Hiç düşünmeden, "Cayandra!" diye cevap verdi
"Cayandra," diyerek ismi kendi kendime tekrar ettikten sonra, "Peki, eşinin ismin anlamı biliyor musun?" diye öylesine sordum, çünkü adamın isminin anlamını öğrenmeye çokta meraklı değildim.
Asya, sırtını dayadığı koltuktan yavaşça ayırdı ve yüzüne gururlu bir ifade takındı. "Bilmez olur muyum Evrim... İsmin anlamı zaferlerin efendisi demek," dedi ve sırtını tekrar koltuğa dayadı.
Ah doğunun gizemli kızı! Kafamın içi karmakarışık, duygularım da öyle. Ne hissedeceğimi şaşırdım. Sen eski kocanla gururlanırken, ben garip bir duygunun peşine takıldım.
En iyisi konuyu değiştirmekti, ama bunu nasıl yapacağımı bilmiyordum Hindistan da koca bir hayat yaşamıştı. Bu hayatın izleri isteyince değişir miydi, pek sanmıyordum.
"Asya, orada hayat şartlarınız nasıldı?" Biliyorum zamansız bir soru sormuştum ama maksadım konuyu başka mecralara çekmekti.
"Biz o tarihte varlık içinde yaşardık. Bizi yöneten savaşçı krallarımız vardı. Şimdiki asra baktığımızda "Hindistan" yani benim eski ülkem, dünyanın en kalabalık ülkelerinden biri haline gelmiş. Buna eş değer olarak da insanların çoğu fakir." dedi.
Hatırladığım bir serzenişle Asya'nın konuşmasını heyecanla böldüm. "Asya, fakir deyince şimdi hatırladım. Yine bir belgeselde görmüştüm "Hint Fakirleri" vardı.

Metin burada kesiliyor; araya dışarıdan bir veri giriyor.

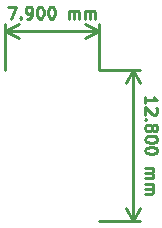
<source format=gbr>
G04 #@! TF.GenerationSoftware,KiCad,Pcbnew,(5.0.1-3-g963ef8bb5)*
G04 #@! TF.CreationDate,2019-09-04T21:15:41-04:00*
G04 #@! TF.ProjectId,RPiheader,5250696865616465722E6B696361645F,rev?*
G04 #@! TF.SameCoordinates,Original*
G04 #@! TF.FileFunction,Drawing*
%FSLAX45Y45*%
G04 Gerber Fmt 4.5, Leading zero omitted, Abs format (unit mm)*
G04 Created by KiCad (PCBNEW (5.0.1-3-g963ef8bb5)) date Wednesday, September 04, 2019 at 09:15:41 pm*
%MOMM*%
%LPD*%
G01*
G04 APERTURE LIST*
%ADD10C,0.250000*%
G04 APERTURE END LIST*
D10*
X784762Y997143D02*
X784762Y1054286D01*
X784762Y1025714D02*
X884762Y1025714D01*
X870476Y1035238D01*
X860952Y1044762D01*
X856190Y1054286D01*
X875238Y959048D02*
X880000Y954286D01*
X884762Y944762D01*
X884762Y920952D01*
X880000Y911428D01*
X875238Y906667D01*
X865714Y901905D01*
X856190Y901905D01*
X841905Y906667D01*
X784762Y963809D01*
X784762Y901905D01*
X794286Y859048D02*
X789524Y854286D01*
X784762Y859048D01*
X789524Y863809D01*
X794286Y859048D01*
X784762Y859048D01*
X841905Y797143D02*
X846667Y806667D01*
X851428Y811428D01*
X860952Y816190D01*
X865714Y816190D01*
X875238Y811428D01*
X880000Y806667D01*
X884762Y797143D01*
X884762Y778095D01*
X880000Y768571D01*
X875238Y763809D01*
X865714Y759048D01*
X860952Y759048D01*
X851428Y763809D01*
X846667Y768571D01*
X841905Y778095D01*
X841905Y797143D01*
X837143Y806667D01*
X832381Y811428D01*
X822857Y816190D01*
X803809Y816190D01*
X794286Y811428D01*
X789524Y806667D01*
X784762Y797143D01*
X784762Y778095D01*
X789524Y768571D01*
X794286Y763809D01*
X803809Y759048D01*
X822857Y759048D01*
X832381Y763809D01*
X837143Y768571D01*
X841905Y778095D01*
X884762Y697143D02*
X884762Y687619D01*
X880000Y678095D01*
X875238Y673333D01*
X865714Y668571D01*
X846667Y663810D01*
X822857Y663810D01*
X803809Y668571D01*
X794286Y673333D01*
X789524Y678095D01*
X784762Y687619D01*
X784762Y697143D01*
X789524Y706667D01*
X794286Y711428D01*
X803809Y716190D01*
X822857Y720952D01*
X846667Y720952D01*
X865714Y716190D01*
X875238Y711428D01*
X880000Y706667D01*
X884762Y697143D01*
X884762Y601905D02*
X884762Y592381D01*
X880000Y582857D01*
X875238Y578095D01*
X865714Y573333D01*
X846667Y568571D01*
X822857Y568571D01*
X803809Y573333D01*
X794286Y578095D01*
X789524Y582857D01*
X784762Y592381D01*
X784762Y601905D01*
X789524Y611429D01*
X794286Y616190D01*
X803809Y620952D01*
X822857Y625714D01*
X846667Y625714D01*
X865714Y620952D01*
X875238Y616190D01*
X880000Y611429D01*
X884762Y601905D01*
X784762Y449524D02*
X851428Y449524D01*
X841905Y449524D02*
X846667Y444762D01*
X851428Y435238D01*
X851428Y420952D01*
X846667Y411428D01*
X837143Y406667D01*
X784762Y406667D01*
X837143Y406667D02*
X846667Y401905D01*
X851428Y392381D01*
X851428Y378095D01*
X846667Y368571D01*
X837143Y363809D01*
X784762Y363809D01*
X784762Y316190D02*
X851428Y316190D01*
X841905Y316190D02*
X846667Y311429D01*
X851428Y301905D01*
X851428Y287619D01*
X846667Y278095D01*
X837143Y273333D01*
X784762Y273333D01*
X837143Y273333D02*
X846667Y268571D01*
X851428Y259048D01*
X851428Y244762D01*
X846667Y235238D01*
X837143Y230476D01*
X784762Y230476D01*
X680000Y1280000D02*
X680000Y0D01*
X390000Y1280000D02*
X738642Y1280000D01*
X390000Y0D02*
X738642Y0D01*
X680000Y0D02*
X621358Y112650D01*
X680000Y0D02*
X738642Y112650D01*
X680000Y1280000D02*
X621358Y1167350D01*
X680000Y1280000D02*
X738642Y1167350D01*
X-376428Y1814762D02*
X-309762Y1814762D01*
X-352619Y1714762D01*
X-271667Y1724286D02*
X-266905Y1719524D01*
X-271667Y1714762D01*
X-276429Y1719524D01*
X-271667Y1724286D01*
X-271667Y1714762D01*
X-219286Y1714762D02*
X-200238Y1714762D01*
X-190714Y1719524D01*
X-185952Y1724286D01*
X-176428Y1738571D01*
X-171667Y1757619D01*
X-171667Y1795714D01*
X-176428Y1805238D01*
X-181190Y1810000D01*
X-190714Y1814762D01*
X-209762Y1814762D01*
X-219286Y1810000D01*
X-224048Y1805238D01*
X-228809Y1795714D01*
X-228809Y1771905D01*
X-224048Y1762381D01*
X-219286Y1757619D01*
X-209762Y1752857D01*
X-190714Y1752857D01*
X-181190Y1757619D01*
X-176428Y1762381D01*
X-171667Y1771905D01*
X-109762Y1814762D02*
X-100238Y1814762D01*
X-90714Y1810000D01*
X-85952Y1805238D01*
X-81190Y1795714D01*
X-76429Y1776667D01*
X-76429Y1752857D01*
X-81190Y1733809D01*
X-85952Y1724286D01*
X-90714Y1719524D01*
X-100238Y1714762D01*
X-109762Y1714762D01*
X-119286Y1719524D01*
X-124048Y1724286D01*
X-128809Y1733809D01*
X-133571Y1752857D01*
X-133571Y1776667D01*
X-128809Y1795714D01*
X-124048Y1805238D01*
X-119286Y1810000D01*
X-109762Y1814762D01*
X-14524Y1814762D02*
X-5000Y1814762D01*
X4524Y1810000D01*
X9286Y1805238D01*
X14048Y1795714D01*
X18810Y1776667D01*
X18810Y1752857D01*
X14048Y1733809D01*
X9286Y1724286D01*
X4524Y1719524D01*
X-5000Y1714762D01*
X-14524Y1714762D01*
X-24048Y1719524D01*
X-28809Y1724286D01*
X-33571Y1733809D01*
X-38333Y1752857D01*
X-38333Y1776667D01*
X-33571Y1795714D01*
X-28809Y1805238D01*
X-24048Y1810000D01*
X-14524Y1814762D01*
X137857Y1714762D02*
X137857Y1781428D01*
X137857Y1771905D02*
X142619Y1776667D01*
X152143Y1781428D01*
X166429Y1781428D01*
X175952Y1776667D01*
X180714Y1767143D01*
X180714Y1714762D01*
X180714Y1767143D02*
X185476Y1776667D01*
X195000Y1781428D01*
X209286Y1781428D01*
X218809Y1776667D01*
X223571Y1767143D01*
X223571Y1714762D01*
X271190Y1714762D02*
X271190Y1781428D01*
X271190Y1771905D02*
X275952Y1776667D01*
X285476Y1781428D01*
X299762Y1781428D01*
X309286Y1776667D01*
X314048Y1767143D01*
X314048Y1714762D01*
X314048Y1767143D02*
X318810Y1776667D01*
X328333Y1781428D01*
X342619Y1781428D01*
X352143Y1776667D01*
X356905Y1767143D01*
X356905Y1714762D01*
X-400000Y1610000D02*
X390000Y1610000D01*
X-400000Y1280000D02*
X-400000Y1668642D01*
X390000Y1280000D02*
X390000Y1668642D01*
X390000Y1610000D02*
X277350Y1551358D01*
X390000Y1610000D02*
X277350Y1668642D01*
X-400000Y1610000D02*
X-287350Y1551358D01*
X-400000Y1610000D02*
X-287350Y1668642D01*
M02*

</source>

Sözlerim Asya'nın yüzünde buruk bir tebessüm oluşturmuştu.
"Onlar yaşlı bilgelerdir, fakirlikleri dünya malına tamah etmemiş olmalarından kaynaklanır," dedi ve benim bilgimi sıfırladı.
Gerçekten benim için merak konusuydu. Asya, her şeyi nasıl bilebiliyordu? Bir de durmuş soruyorum. Onun bilge ruh olduğunu unutmuş gibi...
Son dakika aklıma düşen ve zihnimi mesken edinen soruyu sorup sormamakta tereddüt yaşıyordum. Çekincemin sebebi sorum onun canını yakar mı endişesi güdüyor olmamdan kaynaklanıyordu.